Redução de tarifas e ampliação do comércio
Ao detalhar os impactos econômicos, Alckmin ressaltou que o acordo prevê redução significativa de tarifas e estabelece regras claras para o comércio entre os blocos. “Zera a tarifa. Então você tem livre comércio, mas livre comércio com regras”, disse. Na avaliação do ministro, a abertura tende a beneficiar consumidores e empresas, ao reduzir custos e ampliar o acesso a mercados.
O vice-presidente também destacou o efeito direto do comércio exterior sobre o mercado de trabalho. “Comércio exterior hoje é emprego na veia”, afirmou, ao citar a Embraer como exemplo de empresa que se fortaleceu a partir das exportações.
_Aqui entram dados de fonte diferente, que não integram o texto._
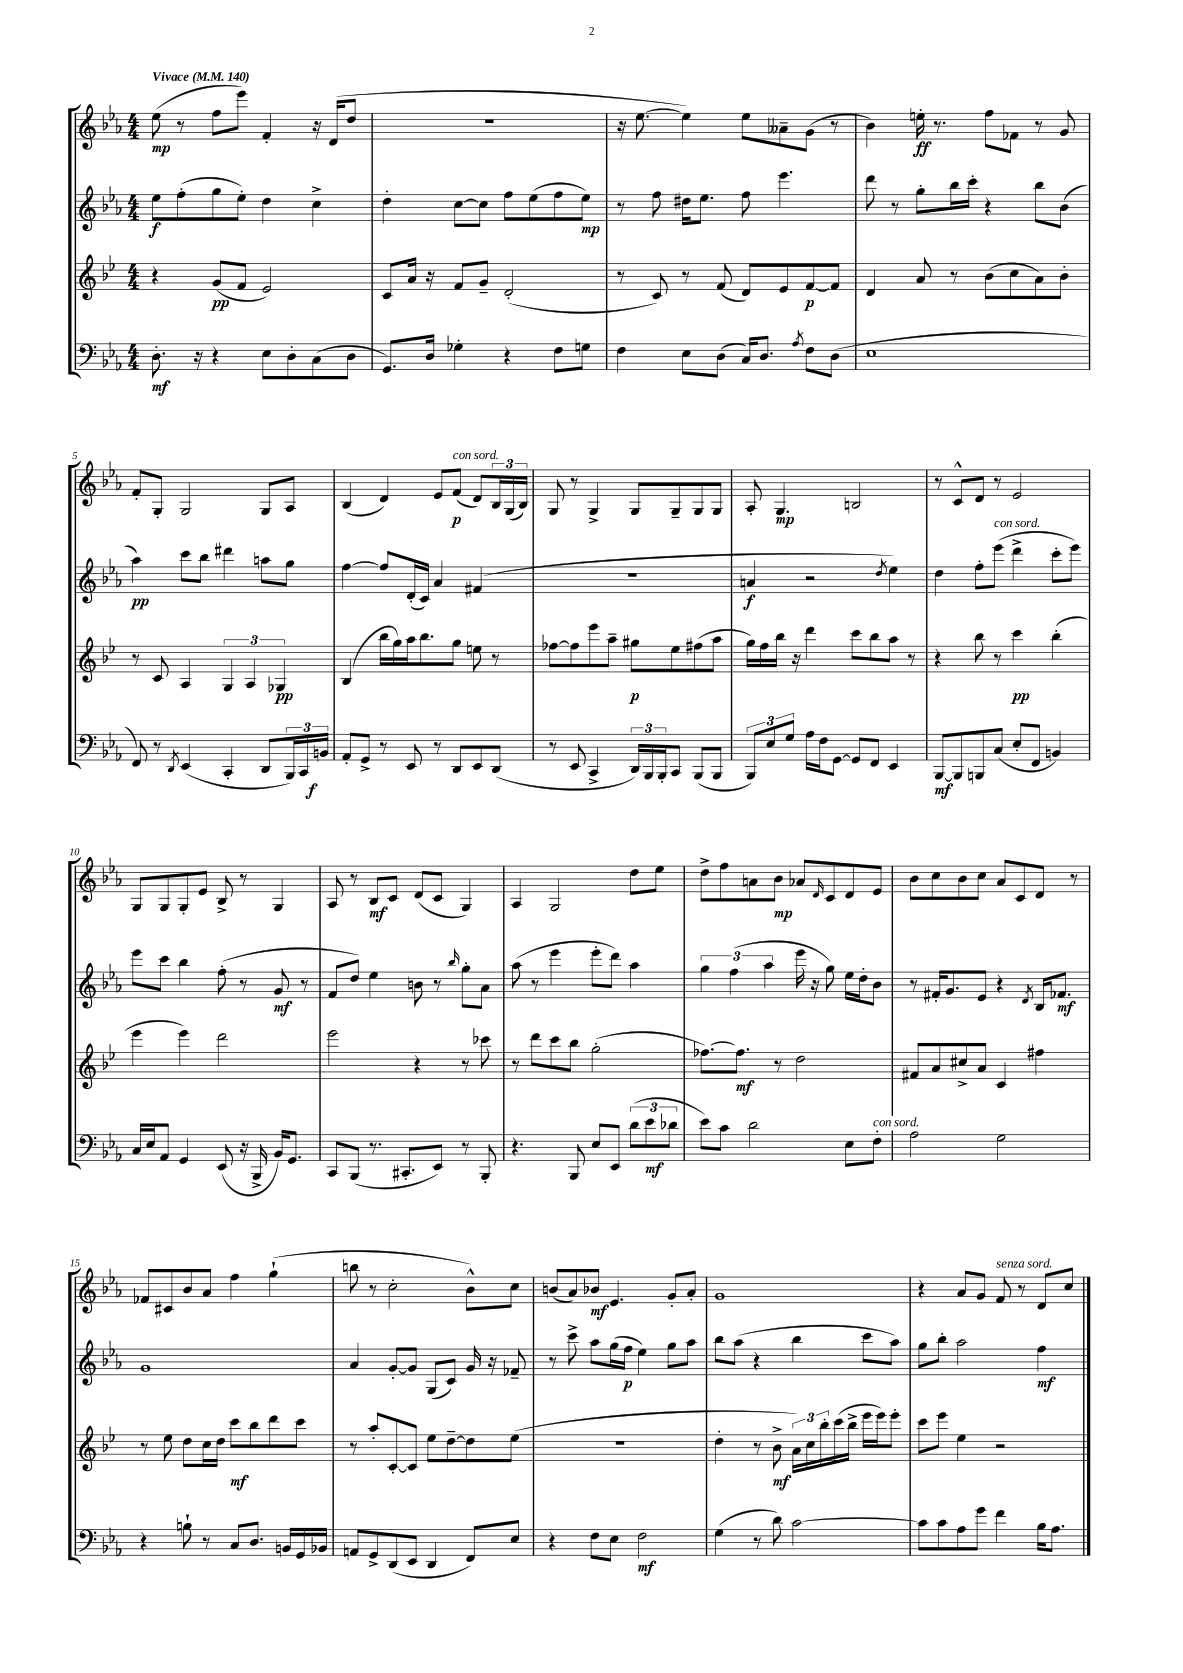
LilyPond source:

Segundo ele, a presença no mercado internacional foi determinante para que a companhia se tornasse a terceira maior fabricante de aeronaves do mundo.
Ganhos para o agronegócio e a indústria
Questionado sobre os setores mais beneficiados, Alckmin enfatizou que a União Europeia é o segundo maior parceiro comercial do Brasil, com peso relevante tanto no agronegócio quanto na indústria. Ele lembrou que houve resistência de países europeus, especialmente da França, motivada pelo receio da competitividade brasileira no setor agrícola. “No agro nós vamos poder exportar praticamente quase tudo”, afirmou, destacando o acesso ampliado a consumidores de 27 países do bloco.
No caso da indústria, o ministro ressaltou que a União Europeia já figura como um dos principais destinos de produtos manufaturados brasileiros, atrás apenas dos Estados Unidos. Para Alckmin, o acordo contribui para reposicionar a indústria nacional nas cadeias globais de valor, ampliando oportunidades de exportação e estimulando investimentos.
Ao concluir, o vice-presidente reiterou que o acordo Mercosul–União Europeia combina abertura comercial, regras claras e compromissos ambientais, elementos que, segundo ele, fortalecem a inserção do Brasil na economia internacional e ampliam as perspectivas de crescimento sustentável.